As per a report in the Hindustan Times, in a laboratory, the study team modeled the breathing frequency and found that low breathing frequency increases the time of the virus' residence and thus increases the likelihood of deposition and hence the infection. The multi-scale lung structure also has a profound impact on the susceptibility of an individual to Covid-19.
Prof. Mahesh Panchagnula, department of applied mechanics, IIT Madras, with his research scholars Arnab Kumar Mallik and Soumalya Mukherjee have conducted the study that has been published in the international journal 'Physics of Fluids'.
Stressing the need for such research, Prof. Panchagnula said, "Covid-19 has opened a gap in our understanding of deep pulmonological systemic diseases. Our study unravels the mystery behind how particles are transported and deposited in the deep lung. The study demonstrates the physical process by which aerosol particles are transported into the deep generations of the lung."
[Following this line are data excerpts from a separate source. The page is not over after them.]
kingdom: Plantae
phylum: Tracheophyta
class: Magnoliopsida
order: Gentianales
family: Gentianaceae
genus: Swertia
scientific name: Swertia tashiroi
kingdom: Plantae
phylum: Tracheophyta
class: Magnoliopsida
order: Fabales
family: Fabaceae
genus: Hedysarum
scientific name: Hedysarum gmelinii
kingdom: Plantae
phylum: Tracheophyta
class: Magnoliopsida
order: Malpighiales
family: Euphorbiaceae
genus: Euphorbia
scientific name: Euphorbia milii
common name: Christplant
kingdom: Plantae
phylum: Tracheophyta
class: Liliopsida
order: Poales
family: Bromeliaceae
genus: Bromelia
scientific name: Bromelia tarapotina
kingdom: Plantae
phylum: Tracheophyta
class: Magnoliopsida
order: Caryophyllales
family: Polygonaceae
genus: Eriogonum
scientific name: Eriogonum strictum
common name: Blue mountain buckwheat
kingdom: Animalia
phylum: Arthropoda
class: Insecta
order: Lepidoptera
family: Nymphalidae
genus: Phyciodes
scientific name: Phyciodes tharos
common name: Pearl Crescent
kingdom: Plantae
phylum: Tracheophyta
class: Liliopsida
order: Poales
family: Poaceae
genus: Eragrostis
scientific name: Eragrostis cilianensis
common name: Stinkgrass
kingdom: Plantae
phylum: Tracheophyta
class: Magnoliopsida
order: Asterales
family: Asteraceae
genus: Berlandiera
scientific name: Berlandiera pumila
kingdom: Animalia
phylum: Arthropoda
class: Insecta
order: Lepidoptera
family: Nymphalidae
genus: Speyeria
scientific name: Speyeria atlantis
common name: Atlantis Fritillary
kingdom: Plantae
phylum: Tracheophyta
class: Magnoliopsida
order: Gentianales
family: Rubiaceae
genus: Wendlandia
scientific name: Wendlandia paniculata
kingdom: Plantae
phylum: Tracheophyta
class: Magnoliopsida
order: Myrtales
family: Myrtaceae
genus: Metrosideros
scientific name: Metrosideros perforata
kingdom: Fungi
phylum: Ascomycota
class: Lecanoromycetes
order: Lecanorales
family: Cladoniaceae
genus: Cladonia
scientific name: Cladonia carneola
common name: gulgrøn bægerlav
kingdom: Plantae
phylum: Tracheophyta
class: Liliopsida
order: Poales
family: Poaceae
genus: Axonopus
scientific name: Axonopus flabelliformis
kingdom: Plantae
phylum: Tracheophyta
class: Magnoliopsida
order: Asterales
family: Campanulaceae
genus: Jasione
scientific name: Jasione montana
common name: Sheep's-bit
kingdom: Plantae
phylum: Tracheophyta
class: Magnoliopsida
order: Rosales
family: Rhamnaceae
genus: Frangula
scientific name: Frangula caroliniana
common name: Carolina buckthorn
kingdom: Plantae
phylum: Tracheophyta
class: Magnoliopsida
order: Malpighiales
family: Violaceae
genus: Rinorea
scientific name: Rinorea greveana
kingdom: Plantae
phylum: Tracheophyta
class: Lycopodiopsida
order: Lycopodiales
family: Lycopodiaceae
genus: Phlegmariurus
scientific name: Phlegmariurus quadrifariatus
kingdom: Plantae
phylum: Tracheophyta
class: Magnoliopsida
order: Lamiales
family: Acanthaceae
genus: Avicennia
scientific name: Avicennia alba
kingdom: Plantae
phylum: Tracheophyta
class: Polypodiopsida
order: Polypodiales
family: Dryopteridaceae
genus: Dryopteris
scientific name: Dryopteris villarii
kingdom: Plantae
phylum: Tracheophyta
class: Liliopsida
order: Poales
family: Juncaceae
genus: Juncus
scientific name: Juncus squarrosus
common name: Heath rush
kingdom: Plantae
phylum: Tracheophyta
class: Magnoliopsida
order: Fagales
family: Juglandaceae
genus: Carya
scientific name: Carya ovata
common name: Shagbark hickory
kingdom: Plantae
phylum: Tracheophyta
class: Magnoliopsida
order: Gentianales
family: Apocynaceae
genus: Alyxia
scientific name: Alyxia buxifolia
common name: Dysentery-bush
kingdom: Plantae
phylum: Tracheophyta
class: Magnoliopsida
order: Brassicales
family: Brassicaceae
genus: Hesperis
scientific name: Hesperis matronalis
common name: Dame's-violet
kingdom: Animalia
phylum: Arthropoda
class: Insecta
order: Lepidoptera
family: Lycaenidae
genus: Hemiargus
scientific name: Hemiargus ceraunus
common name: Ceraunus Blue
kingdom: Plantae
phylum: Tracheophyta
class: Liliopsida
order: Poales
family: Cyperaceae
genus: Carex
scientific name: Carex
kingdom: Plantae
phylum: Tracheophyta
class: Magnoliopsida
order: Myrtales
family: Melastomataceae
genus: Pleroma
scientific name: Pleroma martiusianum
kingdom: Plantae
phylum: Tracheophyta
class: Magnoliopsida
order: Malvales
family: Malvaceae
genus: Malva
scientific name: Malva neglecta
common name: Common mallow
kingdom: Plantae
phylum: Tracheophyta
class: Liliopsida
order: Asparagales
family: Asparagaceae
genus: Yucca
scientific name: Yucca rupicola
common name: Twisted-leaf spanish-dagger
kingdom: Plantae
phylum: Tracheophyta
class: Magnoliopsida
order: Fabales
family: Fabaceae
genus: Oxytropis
Team studied the movement of droplets in the bronchus
The team reported in their research that holding the breath and having a low breathing rate may increase the likelihood of deposition of the virus in the lungs. Airborne infections, such as Covid-19, transmit largely through sneezing and coughing as a substantial amount of tiny droplets is released instantly. By studying the movement of droplets in the small capillaries that were of similar diameter to bronchioles, the team imitated droplet dynamics in the lungs.
In an official statement, IIT Madras said, "The study was conducted to pave the way for developing better therapies and drugs for respiratory infections. Previous work from the group has also highlighted the significant variability in aerosol uptake from individual to individual, suggesting a reason why some people are more susceptible to airborne diseases than others."